Courts' Attitude on Drunk Driving

So Judge Dave Bach Jr. of the Fullerton Municipal Court ("Judge Orders Driver Tried for Murder in 4 Crash Deaths," July 17) thinks that a person who drives with an alcohol blood level of 0.108 and passes at high speed on a dirt shoulder on a heavily traveled street and then swerves into uncoming traffic, with the result of killing a mother and her four children and injuring others, is "a nice man."

Judge Bach also says that "most of us, judges and lawyers even, have gotten behind the wheel after drinking more than we should." I don't know how the judge came to this conclusion, but I am confident that most of us do not drive after drinking too much. In fact, responsible drivers do not drink!

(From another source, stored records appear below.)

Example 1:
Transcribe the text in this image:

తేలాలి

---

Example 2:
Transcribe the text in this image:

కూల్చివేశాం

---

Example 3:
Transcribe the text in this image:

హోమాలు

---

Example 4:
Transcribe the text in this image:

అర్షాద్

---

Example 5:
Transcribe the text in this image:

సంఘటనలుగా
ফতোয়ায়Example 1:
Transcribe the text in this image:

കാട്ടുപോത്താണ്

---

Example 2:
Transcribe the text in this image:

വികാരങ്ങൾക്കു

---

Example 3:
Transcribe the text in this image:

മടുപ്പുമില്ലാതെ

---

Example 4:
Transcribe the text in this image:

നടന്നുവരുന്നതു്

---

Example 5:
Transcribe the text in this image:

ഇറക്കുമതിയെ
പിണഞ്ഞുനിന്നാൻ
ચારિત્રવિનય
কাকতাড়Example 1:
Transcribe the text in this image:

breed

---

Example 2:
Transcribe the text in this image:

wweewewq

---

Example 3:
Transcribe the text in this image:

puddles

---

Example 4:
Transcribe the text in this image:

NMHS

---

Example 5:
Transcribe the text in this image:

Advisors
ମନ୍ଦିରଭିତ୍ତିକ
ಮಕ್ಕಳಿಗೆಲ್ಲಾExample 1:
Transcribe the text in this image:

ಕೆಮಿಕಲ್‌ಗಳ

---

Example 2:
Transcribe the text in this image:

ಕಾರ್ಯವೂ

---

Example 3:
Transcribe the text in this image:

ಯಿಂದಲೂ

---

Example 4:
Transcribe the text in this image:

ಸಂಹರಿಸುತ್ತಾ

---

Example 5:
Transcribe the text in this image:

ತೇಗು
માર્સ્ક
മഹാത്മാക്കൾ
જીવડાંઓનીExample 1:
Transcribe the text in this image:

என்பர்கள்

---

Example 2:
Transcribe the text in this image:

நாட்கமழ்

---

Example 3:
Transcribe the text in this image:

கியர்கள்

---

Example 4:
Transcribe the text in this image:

In his effort to sound sympathetic, Judge Bach has shown us what is wrong with the courts today. Nice people do not kill with their cars. They do not carry their drinking problems onto the highways. Nice people do not pass at high speeds on dirt shoulders. Nice people do not leave husbands without a wife and children.

If Judge Bach really believes that "a fraction of a second and a little luck" is the "only difference between (the accused) and the rest of us," he is painfully unaware of what real driving responsibility is.

Robert Trueblood, the survivor of this tragedy, stated it correctly when he said, "If the families don't show up, the public tends to forget about them."

It looks like Judge Bach had the judgment to refer the case on the proper charges, but his remarks reinforce that the public and the courts too often forget the victims in a headlong rush to offer sympathy to the wrong party.